The reader’s analogy is, I think, an apt one, as I also recall acquaintances in the US who never seemed to get quite as outraged by violent crimes committed by whites as they did by such crimes committed by African-Americans, and while they would often be careful not to make any overtly racist comments, it was clear, by their obsessive focus on the sins of individuals within that particular minority community, their criticism revealed a thinly veiled racial animosity.
Looking over Younge’s choice of topics for his column – beyond his focus on American domestic issues – it’s quite revealing that his forays into the politics of the Middle East somehow all but ignored the Arab uprisings against despotic regimes, and the subsequent brutality used to quell the unrest, yet found time for several attacks on the region’s lone progressive democracy.
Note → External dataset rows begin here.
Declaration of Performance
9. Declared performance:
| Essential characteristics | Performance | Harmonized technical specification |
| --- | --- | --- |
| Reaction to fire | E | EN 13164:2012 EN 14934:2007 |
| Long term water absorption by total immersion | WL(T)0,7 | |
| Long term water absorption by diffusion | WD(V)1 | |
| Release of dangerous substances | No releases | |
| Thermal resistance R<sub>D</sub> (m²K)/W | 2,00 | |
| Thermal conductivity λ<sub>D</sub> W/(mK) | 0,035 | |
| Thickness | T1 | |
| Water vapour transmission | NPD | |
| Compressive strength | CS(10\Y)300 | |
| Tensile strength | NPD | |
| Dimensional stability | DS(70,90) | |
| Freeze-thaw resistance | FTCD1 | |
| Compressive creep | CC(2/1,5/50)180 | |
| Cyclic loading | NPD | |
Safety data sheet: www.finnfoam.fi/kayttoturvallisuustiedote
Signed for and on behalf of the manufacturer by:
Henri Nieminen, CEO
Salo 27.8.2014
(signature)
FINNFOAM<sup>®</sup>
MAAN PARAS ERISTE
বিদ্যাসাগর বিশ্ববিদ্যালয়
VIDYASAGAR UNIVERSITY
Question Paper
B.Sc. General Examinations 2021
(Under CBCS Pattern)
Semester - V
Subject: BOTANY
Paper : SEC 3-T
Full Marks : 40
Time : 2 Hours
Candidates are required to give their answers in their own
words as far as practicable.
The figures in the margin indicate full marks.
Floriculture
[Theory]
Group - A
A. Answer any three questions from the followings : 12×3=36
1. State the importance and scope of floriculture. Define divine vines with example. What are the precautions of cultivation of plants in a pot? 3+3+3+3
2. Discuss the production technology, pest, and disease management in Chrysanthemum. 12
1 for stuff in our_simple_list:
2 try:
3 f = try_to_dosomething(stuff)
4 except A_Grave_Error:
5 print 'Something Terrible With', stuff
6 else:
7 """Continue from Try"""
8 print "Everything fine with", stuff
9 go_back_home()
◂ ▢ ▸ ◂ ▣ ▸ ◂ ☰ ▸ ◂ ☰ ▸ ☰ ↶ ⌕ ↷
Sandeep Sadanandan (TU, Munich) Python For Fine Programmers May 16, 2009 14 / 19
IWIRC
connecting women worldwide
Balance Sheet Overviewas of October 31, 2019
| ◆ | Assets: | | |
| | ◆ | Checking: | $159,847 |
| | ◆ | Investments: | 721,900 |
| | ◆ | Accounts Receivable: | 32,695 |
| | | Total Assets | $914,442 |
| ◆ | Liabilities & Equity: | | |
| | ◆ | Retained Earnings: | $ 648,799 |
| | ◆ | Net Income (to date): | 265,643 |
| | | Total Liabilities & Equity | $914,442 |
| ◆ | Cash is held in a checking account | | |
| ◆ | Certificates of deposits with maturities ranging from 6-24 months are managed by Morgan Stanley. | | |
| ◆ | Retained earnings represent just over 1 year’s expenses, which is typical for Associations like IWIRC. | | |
The one major difference of course between Americans who engage in racism against blacks, and those who engage in such bigotry against the Jewish state, is that the former bias has been, thankfully, largely delegitimized in American society and considered contrary to the nation’s democratic values, whereas the latter bias not only often fails to elicit public opprobrium but is sometimes considered to be a natural component of progressive political identity – by many, though by no means all, who identify with that political orientation.
While, of course, measured criticism of Israeli policy is not indicative of bigotry, the obsessive and palpable animosity towards Israel should properly be seen as a racism no less insidious than prejudices against any other racial, ethnic, or religious minority.
It’s incumbent upon progressives – and anyone who claims the mantle of tolerance and diversity – to speak out loudly, and without inhibition, against this modern form of anti-Semitism.